• Text segment
####

In digital circuits and machine learning, a

one-hotis a group of bits among which the legal combinations of values are only those with a single high (1) bit and all the others low (0).Wikipedia (2005)

In other words, if we have a set of bits (recall that these can have 0/1 values only), a one-hot encoded combination means that *one* of the set is 1 while the *others* are zero. Hence 'one-hot' encoding: there is one that is 'hot', or activated, while the others are 'cold'.

Let's take a look at an example.

If we want to express the decimal numbers 0-3 into binary format, we see that they can be expressed as a set of two bits: the bits take all forms between 00 and 11 to express the decimal numbers.

Decimal | Binary | One-hot |

0 | 00 | 0001 |

1 | 01 | 0010 |

2 | 10 | 0100 |

3 | 11 | 1000 |

However, this expression does not align with the definition of one-hot encoding: *there is no single high* in the latter case. If we added more bits, e.g. expressed 7 into binary format (111), we could clearly see that this is a recurring problem.

On the right of the table, we also see the expression of the binary format into one-hot encoded format. Here, the expression ranges from 0001 to 1000, and there is only one *hot* value per encoding. This illustrates the use of one-hot encoding in expressing values.

Machine Learning models work with numeric data only. That is, they cannot natively accept text data and learn from it. This occurs because of the method with which Machine Learning models are trained. If you are training one in a supervised way, you namely feed forward samples through the model, which generates predictions. You then compare the predictions and the corresponding labels (called *ground truth*) and compute how bad the model performs. Then, you improve the model, and you repeat the cycle.

Of course, for the third step, there are many different approaches for improving a Machine Learning model. Many of them are dependent on the algorithm that you are using. In the case of Neural Networks, for example, the contribution of neurons to the loss function can be computed by a technique called backpropagation. If we know the contribution, we also know (by means of a concept called *gradients*, or the slope of loss change given some change in neuron parameters) into what direction we must change the weights if we want to improve the model.

Then, using an optimizer, we can actually change the weights.

####

• Exercise directions
According to the one-hot encoding text, what is the one-hot form of the decimal number 2?

(Dataset rows)
####

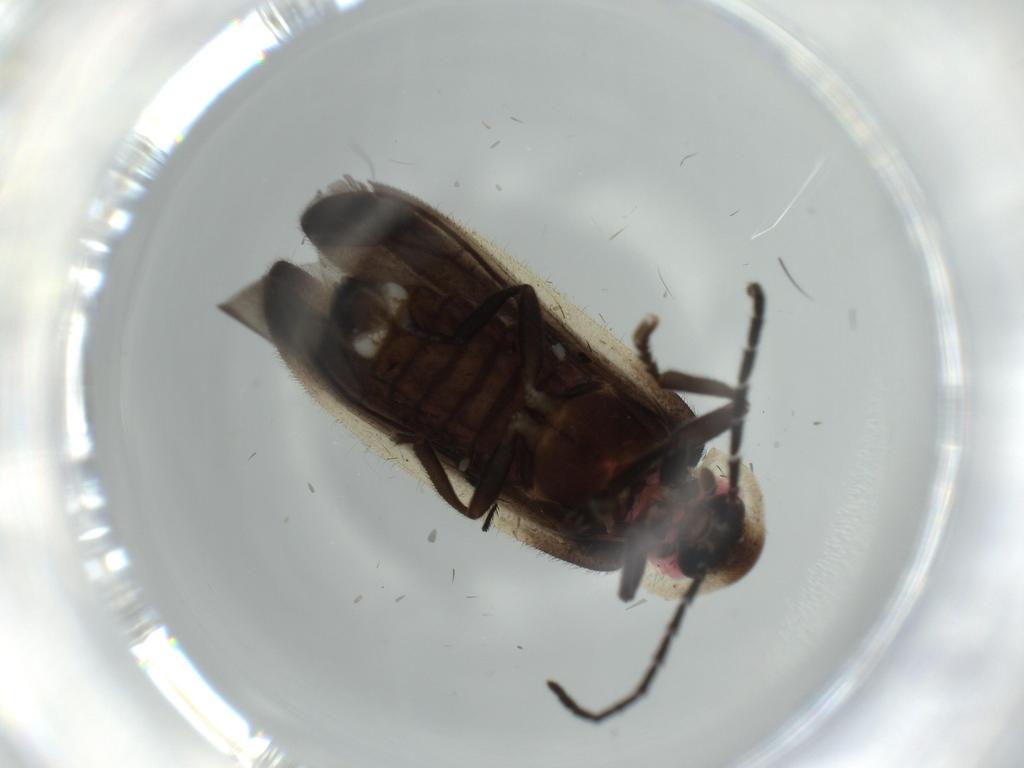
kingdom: Animalia
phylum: Arthropoda
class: Insecta
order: Coleoptera
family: Lampyridae
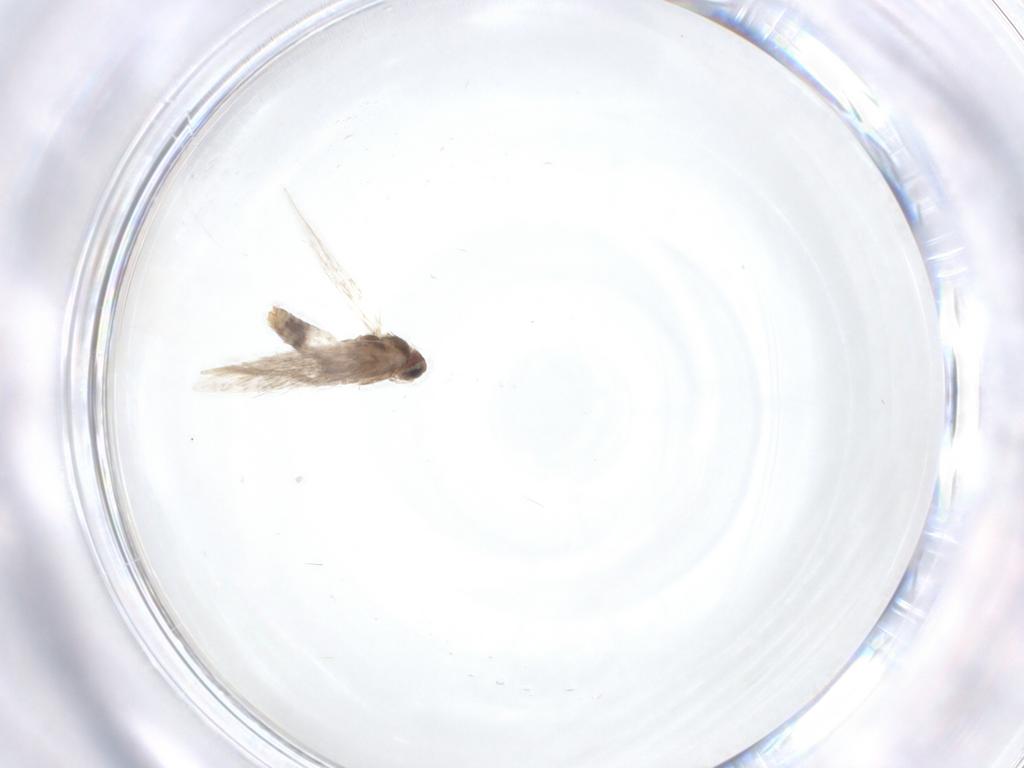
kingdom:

####

• Task response
0100